76 You began to nap again. Not those ghastly 15-minute power naps, but actual breaks that helped you relax.
77 Once a week, you’d forget which day it is.
78 You stared to notice the birds that flew past — kingfishers, bulbuls, koels, night herons, cormorants.
79 You ended up doing something you never thought you would, like taking care of a plant and watching it grow like a proud parent.
80 Pets offered inspiration. Cats spent whole afternoons without needing your attention. Dogs looked at you, home all day, like they’d won the jackpot. Neither cared about the virus or the headlines.
81 You had time to indulge your creative side. Journalling helped channel your thoughts. You doodled, helped a family member with crafts, sung along to a song on Spotify, or worked on those short stories you’d been putting off.
82 If only you could give yourself a good haircut too. Who knew that a trim, a root touch-up, brow threading and a professional shave were so hard to live without? You can’t wait to make a salon appointment.

• _Task statement_: Repeat, word for word, the stretch of the list about life at home from "78 You stared" through "a proud parent.". You won't need the lines for anything.

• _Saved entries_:
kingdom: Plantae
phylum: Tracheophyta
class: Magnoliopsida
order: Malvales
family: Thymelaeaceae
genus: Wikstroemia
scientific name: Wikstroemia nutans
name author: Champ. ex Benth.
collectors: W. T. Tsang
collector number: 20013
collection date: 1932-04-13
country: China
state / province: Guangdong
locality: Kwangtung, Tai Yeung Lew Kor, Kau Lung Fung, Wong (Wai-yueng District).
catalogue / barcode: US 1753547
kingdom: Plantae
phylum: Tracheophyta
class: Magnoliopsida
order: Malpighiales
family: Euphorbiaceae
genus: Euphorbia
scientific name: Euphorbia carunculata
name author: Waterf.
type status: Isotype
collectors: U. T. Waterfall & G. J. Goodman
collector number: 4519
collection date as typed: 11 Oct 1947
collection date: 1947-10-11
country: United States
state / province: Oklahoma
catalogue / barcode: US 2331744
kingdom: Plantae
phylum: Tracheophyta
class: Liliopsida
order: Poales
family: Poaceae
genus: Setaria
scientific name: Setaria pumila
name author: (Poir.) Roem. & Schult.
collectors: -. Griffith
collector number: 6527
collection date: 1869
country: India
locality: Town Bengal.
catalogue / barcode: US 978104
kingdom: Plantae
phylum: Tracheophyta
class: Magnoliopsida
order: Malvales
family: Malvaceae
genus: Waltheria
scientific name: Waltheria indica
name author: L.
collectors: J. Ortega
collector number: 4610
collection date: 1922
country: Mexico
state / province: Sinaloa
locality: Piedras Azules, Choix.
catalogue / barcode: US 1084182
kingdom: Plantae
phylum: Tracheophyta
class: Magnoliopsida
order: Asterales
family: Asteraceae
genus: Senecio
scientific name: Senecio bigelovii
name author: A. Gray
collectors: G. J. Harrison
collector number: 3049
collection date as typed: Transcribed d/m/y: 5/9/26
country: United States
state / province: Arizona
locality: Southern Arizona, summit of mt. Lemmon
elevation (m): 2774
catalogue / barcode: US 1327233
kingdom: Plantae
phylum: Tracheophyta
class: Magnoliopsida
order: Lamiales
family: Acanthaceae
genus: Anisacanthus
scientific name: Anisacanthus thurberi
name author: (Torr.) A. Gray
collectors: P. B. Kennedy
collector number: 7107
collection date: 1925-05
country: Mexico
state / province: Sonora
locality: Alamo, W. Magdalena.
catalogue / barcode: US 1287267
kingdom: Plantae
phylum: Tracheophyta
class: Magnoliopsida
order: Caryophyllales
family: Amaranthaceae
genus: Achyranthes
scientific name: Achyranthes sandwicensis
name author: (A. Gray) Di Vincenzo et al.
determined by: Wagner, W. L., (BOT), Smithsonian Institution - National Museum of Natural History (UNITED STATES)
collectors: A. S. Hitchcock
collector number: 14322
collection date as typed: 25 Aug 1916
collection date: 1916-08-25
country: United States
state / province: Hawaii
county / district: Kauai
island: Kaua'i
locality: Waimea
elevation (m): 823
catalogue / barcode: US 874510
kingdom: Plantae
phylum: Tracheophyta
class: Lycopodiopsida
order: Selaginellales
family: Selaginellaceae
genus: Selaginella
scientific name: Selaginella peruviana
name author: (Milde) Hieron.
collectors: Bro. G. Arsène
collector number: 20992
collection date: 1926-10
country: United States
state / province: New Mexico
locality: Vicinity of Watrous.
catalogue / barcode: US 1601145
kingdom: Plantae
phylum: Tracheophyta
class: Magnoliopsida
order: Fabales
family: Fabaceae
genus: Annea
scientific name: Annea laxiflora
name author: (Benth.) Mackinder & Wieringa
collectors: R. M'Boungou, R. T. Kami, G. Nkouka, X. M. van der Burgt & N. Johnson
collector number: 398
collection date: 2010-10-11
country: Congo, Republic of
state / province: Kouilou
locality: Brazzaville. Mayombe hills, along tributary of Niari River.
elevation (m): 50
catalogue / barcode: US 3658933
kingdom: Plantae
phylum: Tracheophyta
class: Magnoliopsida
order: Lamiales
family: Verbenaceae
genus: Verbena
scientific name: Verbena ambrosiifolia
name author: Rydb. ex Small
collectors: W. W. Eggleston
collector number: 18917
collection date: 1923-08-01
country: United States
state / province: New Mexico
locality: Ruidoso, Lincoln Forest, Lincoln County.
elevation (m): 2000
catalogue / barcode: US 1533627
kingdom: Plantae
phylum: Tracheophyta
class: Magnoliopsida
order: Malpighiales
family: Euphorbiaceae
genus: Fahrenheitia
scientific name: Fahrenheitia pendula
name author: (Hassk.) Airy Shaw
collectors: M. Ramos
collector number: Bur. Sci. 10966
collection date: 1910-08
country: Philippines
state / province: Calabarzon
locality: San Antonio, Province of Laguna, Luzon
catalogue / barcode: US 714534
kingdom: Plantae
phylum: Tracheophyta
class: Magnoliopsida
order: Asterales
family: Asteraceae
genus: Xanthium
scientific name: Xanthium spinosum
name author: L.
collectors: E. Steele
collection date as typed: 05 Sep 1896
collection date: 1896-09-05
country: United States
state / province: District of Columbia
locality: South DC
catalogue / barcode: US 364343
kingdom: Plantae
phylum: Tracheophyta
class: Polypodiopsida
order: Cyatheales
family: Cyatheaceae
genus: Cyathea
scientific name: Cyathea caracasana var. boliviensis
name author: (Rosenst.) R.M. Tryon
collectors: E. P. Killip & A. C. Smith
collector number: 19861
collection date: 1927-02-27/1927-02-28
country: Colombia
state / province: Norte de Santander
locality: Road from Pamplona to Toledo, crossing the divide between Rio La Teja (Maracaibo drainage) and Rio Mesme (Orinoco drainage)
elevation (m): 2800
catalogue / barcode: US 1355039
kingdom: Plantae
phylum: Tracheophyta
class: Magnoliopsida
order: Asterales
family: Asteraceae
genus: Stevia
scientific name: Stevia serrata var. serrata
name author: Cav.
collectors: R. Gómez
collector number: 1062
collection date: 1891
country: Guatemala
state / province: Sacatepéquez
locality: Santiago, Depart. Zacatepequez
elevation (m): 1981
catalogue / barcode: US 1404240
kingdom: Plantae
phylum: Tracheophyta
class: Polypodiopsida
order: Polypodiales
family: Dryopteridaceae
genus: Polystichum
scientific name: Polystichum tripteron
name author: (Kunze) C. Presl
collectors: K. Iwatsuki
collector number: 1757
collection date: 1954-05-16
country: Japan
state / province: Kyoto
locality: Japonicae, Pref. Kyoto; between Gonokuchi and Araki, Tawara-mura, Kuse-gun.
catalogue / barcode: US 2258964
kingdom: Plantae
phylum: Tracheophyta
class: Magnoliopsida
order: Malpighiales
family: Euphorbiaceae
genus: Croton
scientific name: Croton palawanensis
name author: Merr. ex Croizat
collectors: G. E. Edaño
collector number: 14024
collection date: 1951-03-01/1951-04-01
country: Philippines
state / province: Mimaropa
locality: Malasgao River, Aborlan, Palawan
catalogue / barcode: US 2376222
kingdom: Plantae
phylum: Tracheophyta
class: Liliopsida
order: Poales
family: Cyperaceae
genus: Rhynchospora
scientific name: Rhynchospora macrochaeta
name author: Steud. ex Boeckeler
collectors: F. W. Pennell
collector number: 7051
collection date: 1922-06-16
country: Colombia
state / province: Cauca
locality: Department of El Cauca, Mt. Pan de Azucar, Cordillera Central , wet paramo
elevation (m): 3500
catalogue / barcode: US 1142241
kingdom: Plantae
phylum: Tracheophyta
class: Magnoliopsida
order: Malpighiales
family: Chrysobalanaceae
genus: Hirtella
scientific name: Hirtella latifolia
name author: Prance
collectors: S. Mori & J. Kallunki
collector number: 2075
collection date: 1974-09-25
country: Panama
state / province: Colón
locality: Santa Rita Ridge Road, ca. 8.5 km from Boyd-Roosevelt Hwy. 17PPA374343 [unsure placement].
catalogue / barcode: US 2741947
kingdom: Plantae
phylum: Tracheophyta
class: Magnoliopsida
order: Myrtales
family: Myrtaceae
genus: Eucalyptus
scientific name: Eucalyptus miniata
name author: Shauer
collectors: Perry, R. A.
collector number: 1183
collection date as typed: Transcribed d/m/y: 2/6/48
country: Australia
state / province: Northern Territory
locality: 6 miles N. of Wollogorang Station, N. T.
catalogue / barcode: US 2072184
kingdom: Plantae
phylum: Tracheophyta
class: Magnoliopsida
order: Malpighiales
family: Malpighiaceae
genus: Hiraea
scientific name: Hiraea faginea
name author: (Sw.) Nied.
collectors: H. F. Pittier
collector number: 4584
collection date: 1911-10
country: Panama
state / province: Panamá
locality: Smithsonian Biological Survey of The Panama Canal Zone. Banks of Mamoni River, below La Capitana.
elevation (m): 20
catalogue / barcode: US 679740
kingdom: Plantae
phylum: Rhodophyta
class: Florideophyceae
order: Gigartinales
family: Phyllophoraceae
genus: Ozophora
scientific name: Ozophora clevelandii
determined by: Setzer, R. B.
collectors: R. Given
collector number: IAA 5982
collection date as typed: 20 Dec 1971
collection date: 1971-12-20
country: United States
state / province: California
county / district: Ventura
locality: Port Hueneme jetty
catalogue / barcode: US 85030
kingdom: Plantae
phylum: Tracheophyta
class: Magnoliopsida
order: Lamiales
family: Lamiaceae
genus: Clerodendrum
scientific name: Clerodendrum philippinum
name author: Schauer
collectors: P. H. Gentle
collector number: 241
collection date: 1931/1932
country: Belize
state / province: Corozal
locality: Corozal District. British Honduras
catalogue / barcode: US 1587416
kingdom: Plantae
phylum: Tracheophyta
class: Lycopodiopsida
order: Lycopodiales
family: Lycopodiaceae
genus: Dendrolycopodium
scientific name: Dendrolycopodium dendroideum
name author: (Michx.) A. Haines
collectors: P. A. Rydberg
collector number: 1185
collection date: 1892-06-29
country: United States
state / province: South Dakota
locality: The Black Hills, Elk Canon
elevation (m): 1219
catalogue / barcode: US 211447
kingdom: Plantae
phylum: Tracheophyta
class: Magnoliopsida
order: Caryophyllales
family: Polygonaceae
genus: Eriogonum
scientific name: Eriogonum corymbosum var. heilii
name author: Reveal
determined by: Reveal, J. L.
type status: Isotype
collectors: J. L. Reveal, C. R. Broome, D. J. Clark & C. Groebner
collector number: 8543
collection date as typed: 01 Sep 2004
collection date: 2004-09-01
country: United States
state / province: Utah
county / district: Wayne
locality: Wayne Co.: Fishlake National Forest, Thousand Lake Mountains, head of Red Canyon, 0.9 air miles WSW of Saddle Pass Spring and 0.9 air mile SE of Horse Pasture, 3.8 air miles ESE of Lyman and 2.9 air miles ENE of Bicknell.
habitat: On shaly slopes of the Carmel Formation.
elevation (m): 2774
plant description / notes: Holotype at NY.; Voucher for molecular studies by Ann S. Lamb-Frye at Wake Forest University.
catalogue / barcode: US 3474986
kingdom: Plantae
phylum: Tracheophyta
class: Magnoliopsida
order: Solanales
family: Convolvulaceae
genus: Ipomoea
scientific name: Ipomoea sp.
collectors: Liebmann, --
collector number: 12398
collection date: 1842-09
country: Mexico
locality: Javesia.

• _Result below_:
78 You stared to notice the birds that flew past — kingfishers, bulbuls, koels, night herons, cormorants.
79 You ended up doing something you never thought you would, like taking care of a plant and watching it grow like a proud parent.